The International Herald Tribune

For a generation of American’s traveling in Europe, news was provided by reading the International Herald Tribune.  Today it is, perhaps, less so.  When I am in Europe these days I tune in to CNN or the BBC.  Nevertheless today marks a historic day.  Today the International Herald Tribune, after 126 years in print, starting as the Paris Herald  merges with the Global Edition of the New York Times to become the International New York Times.  This is, however, only the latest incarnation of what remains an important force in the news world but ultimately has an uncertain future.

My interest was piqued yesterday by a story by Serge Schemann in the New York Times about this transition.  What caught my eye was not so much the story as an embedded slide show of historic photographs featuring the Herald.  These are: Attilio Codognato’s photograph of Andy Warhol reading the Tribune in a Venetian Café in 1977, Raymond Cauchetier’s image of Jean Seberg in Jean Luc Godard’s film “Breatless,” Romanian Soldiers reading the December 25, 1989 edition of the Tribune announcing the fall of the Ceausescu government, and Martin Luther King reading the Tribune during a break at the 1964 Nobel Prize awards in Oslo.

Mr.
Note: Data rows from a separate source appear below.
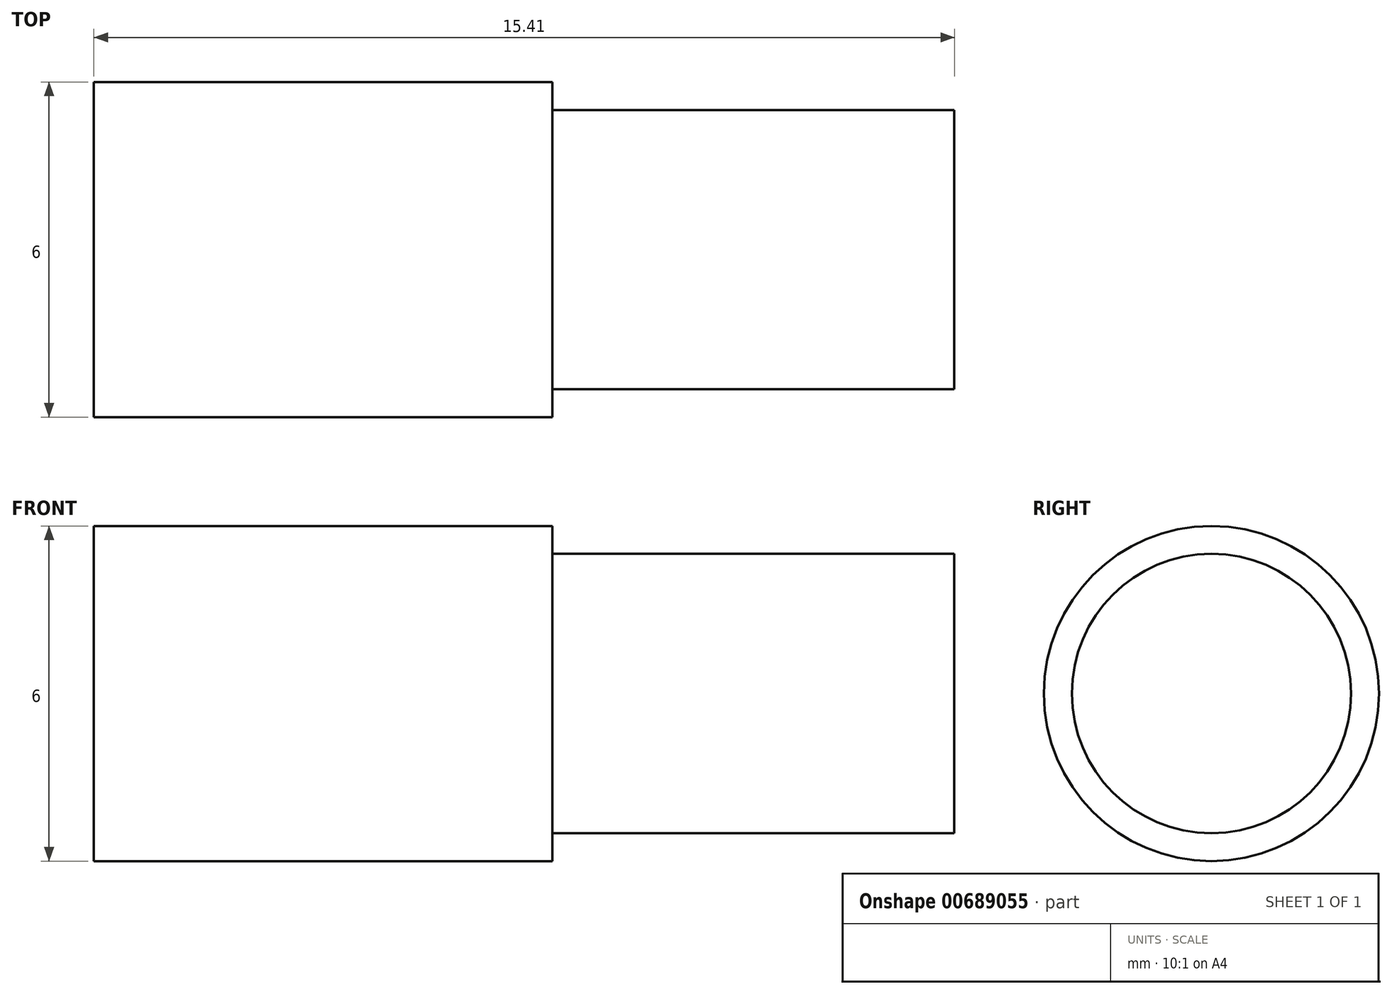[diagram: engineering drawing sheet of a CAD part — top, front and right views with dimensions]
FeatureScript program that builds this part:
annotation { "Feature Type Name" : "Feature", "Feature Type Description" : "" }
export const myFeature = defineFeature(function(context is Context, id is Id, definition is map)
    precondition{}
    {
        {
            var Q0;
            Q0=qCreatedBy(makeId("Top.planeOp"),FACE);
            var sketch = newSketch(context, id + "F0", { "sketchPlane" : qUnion([Q0])});
            skLineSegment(sketch, "E0.bottom", {"start": v(0, 0) * mm, "end": v(8.21, 0) * mm});
            skLineSegment(sketch, "E0.top", {"start": v(0, 3) * mm, "end": v(8.21, 3) * mm});
            skLineSegment(sketch, "E0.left", {"start": v(0, 0) * mm, "end": v(0, 3) * mm});
            skLineSegment(sketch, "E0.right", {"start": v(8.21, 0) * mm, "end": v(8.21, 3) * mm});
            skLineSegment(sketch, "E1.bottom", {"start": v(8.21, 0) * mm, "end": v(15.4, 0) * mm});
            skLineSegment(sketch, "E1.top", {"start": v(8.21, 2.5) * mm, "end": v(15.4, 2.5) * mm});
            skLineSegment(sketch, "E1.left", {"start": v(8.21, 0) * mm, "end": v(8.21, 2.5) * mm});
            skLineSegment(sketch, "E1.right", {"start": v(15.4, 0) * mm, "end": v(15.4, 2.5) * mm});
            skSolve(sketch);
        }
        {
            var Q0;
            Q0=makeQuery(id+"F0.imprint","IMPRINT",FACE,{"disambiguationData":[TD([[makeQuery(id+"F0.imprint","IMPRINT",EDGE,{"derivedFrom":sQuery(id+"F0.wireOp",EDGE,"E0.bottom")}),1.0]])]});
            var Q1;
            Q1=makeQuery(id+"F0.imprint","IMPRINT",FACE,{"disambiguationData":[TD([[makeQuery(id+"F0.imprint","IMPRINT",EDGE,{"derivedFrom":sQuery(id+"F0.wireOp",EDGE,"E1.bottom")}),1.0]])]});
            var Q2;
            Q2=sQuery(id+"F0.wireOp",EDGE,"E0.bottom");
            revolve(context, id + "F1", {"surfaceOperationType" : NewSurfaceOperationType.NEW, "entities" : qUnion([Q0, Q1]), "axis" : qUnion([Q2]), "revolveType" : RevolveType.FULL});
        }
    });
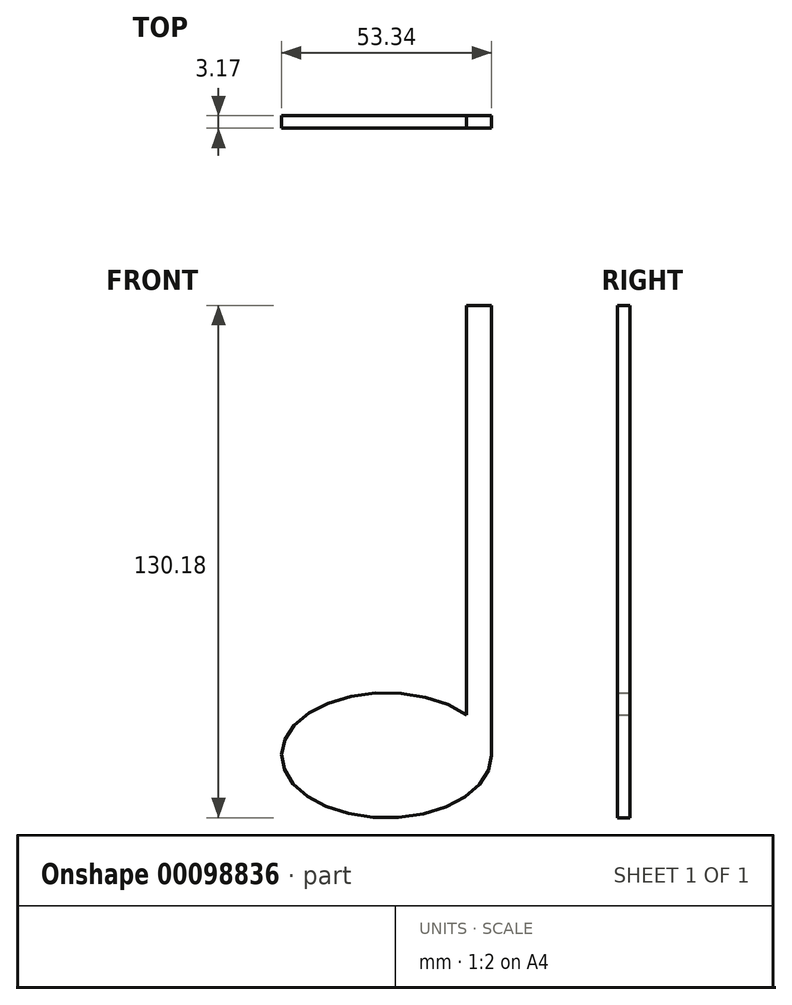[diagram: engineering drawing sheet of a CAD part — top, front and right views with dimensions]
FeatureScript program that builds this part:
annotation { "Feature Type Name" : "Feature", "Feature Type Description" : "" }
export const myFeature = defineFeature(function(context is Context, id is Id, definition is map)
    precondition{}
    {
        {
            var Q0;
            Q0=qCreatedBy(makeId("Front.planeOp"),FACE);
            var sketch = newSketch(context, id + "F0", { "sketchPlane" : qUnion([Q0])});
            skEllipticalArc(sketch, "E0", {});
            skLineSegment(sketch, "E1", {"start": v(26.67, 0) * mm, "end": v(26.67, 114.3) * mm});
            skPoint(sketch, "E1.endSnap0", {"position": v(26.67, 0) * mm});
            skLineSegment(sketch, "E2", {"start": v(26.67, 114.3) * mm, "end": v(20.32, 114.3) * mm});
            skLineSegment(sketch, "E3", {"start": v(20.32, 114.3) * mm, "end": v(20.32, 10.28) * mm});
            const initialGuessF0  = {"E0": [0, 0, 1, 0, 0.02667, 0.015875, 0.7045474184528451, 0]};
            skSetInitialGuess(sketch, initialGuessF0);
            skSolve(sketch);
        }
        {
            var Q0;
            Q0 = qSketchRegion(id + "F0", true);
            extrude(context, id + "F1", {"entities" : qUnion([Q0]), "depth" : 3.17 * mm});
        }
    });
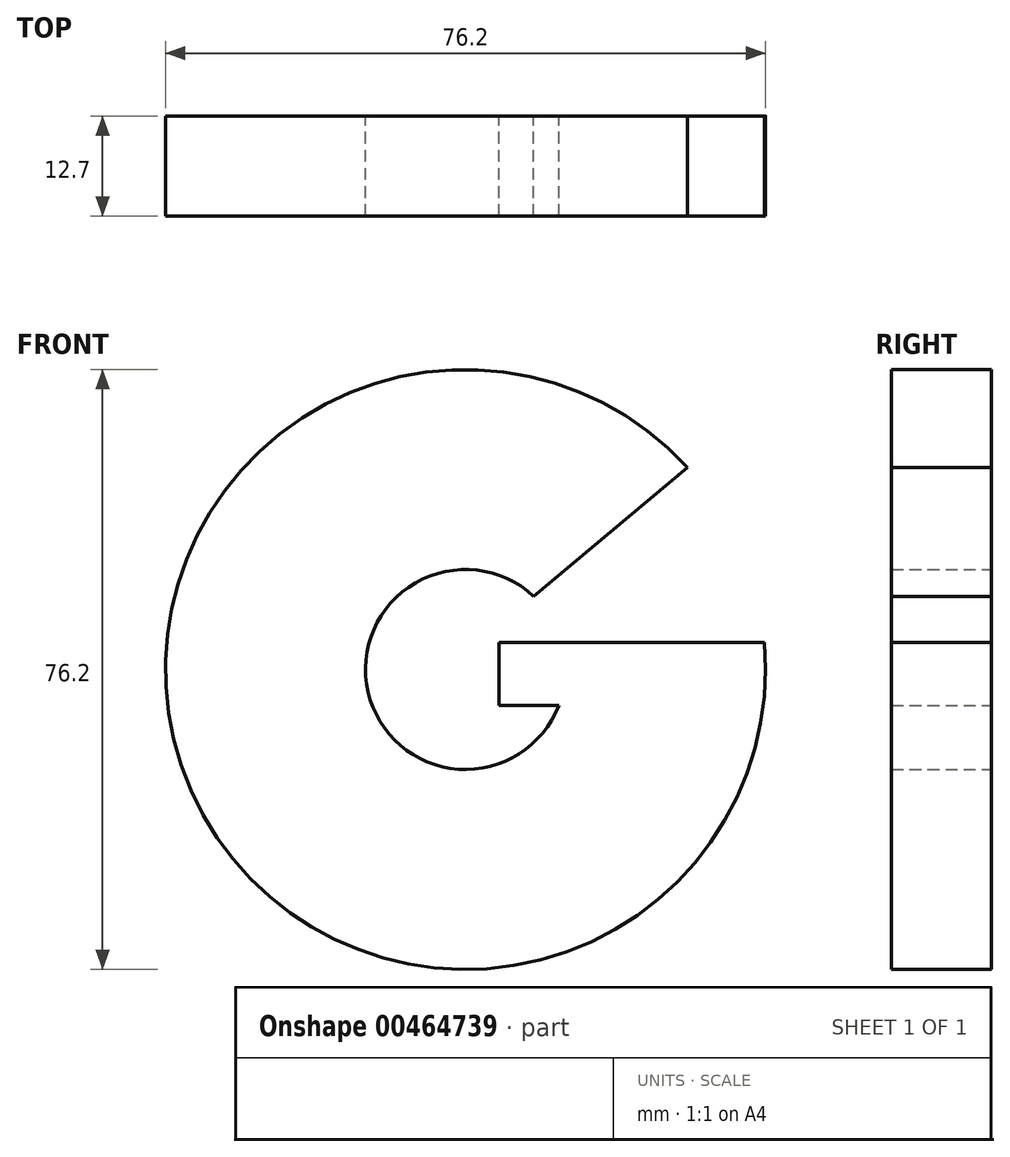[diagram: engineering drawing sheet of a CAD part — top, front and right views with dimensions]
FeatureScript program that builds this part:
annotation { "Feature Type Name" : "Feature", "Feature Type Description" : "" }
export const myFeature = defineFeature(function(context is Context, id is Id, definition is map)
    precondition{}
    {
        {
            var Q0;
            Q0=qCreatedBy(makeId("Front.planeOp"),FACE);
            var sketch = newSketch(context, id + "F0", { "sketchPlane" : qUnion([Q0])});
            skArc(sketch, "E0", {"start": v(28.17, 25.65) * mm, "mid": v(-34.87, -15.34) * mm, "end": v(37.94, 3.44) * mm});
            skArc(sketch, "E1", {"start": v(8.65, 9.3) * mm, "mid": v(-12.38, -2.84) * mm, "end": v(11.84, -4.6) * mm});
            skLineSegment(sketch, "E2", {"start": v(8.16, 8.9) * mm, "end": v(28.17, 25.65) * mm});
            skLineSegment(sketch, "E3", {"start": v(12.23, 3.44) * mm, "end": v(37.94, 3.44) * mm});
            skLineSegment(sketch, "E4", {"start": v(11.84, -4.6) * mm, "end": v(4.22, -4.6) * mm});
            skLineSegment(sketch, "E5", {"start": v(4.22, -4.6) * mm, "end": v(4.22, 6.85) * mm});
            skLineSegment(sketch, "E6", {"start": v(12.23, 3.44) * mm, "end": v(4.22, 3.44) * mm});
            skSolve(sketch);
        }
        {
            var Q0;
            {var subQ1=sQuery(id+"F0.wireOp",EDGE,"E0");Q0=makeQuery(id+"F0.imprint","IMPRINT",FACE,{"disambiguationData":[TD([[makeQuery(id+"F0.imprint","IMPRINT",EDGE,{"derivedFrom":subQ1}),1.0]])]});}
            extrude(context, id + "F1", {"entities" : qUnion([Q0]), "depth" : 12.7 * mm});
        }
    });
Schemann sums up the transformation of the International Tribune with “The DNA of a great paper is defined by evolution of the complex and intimate interplay of reader and editor, owner and technology.”  This seems to me to be true of the story of modern photography as well.

 

One thought on “The International Herald Tribune

  1. Great photos that captured an important figure or moment. But in the last few years my iPad has enabled me to read the NY Times daily and not pay 2 euros for the international newspaper.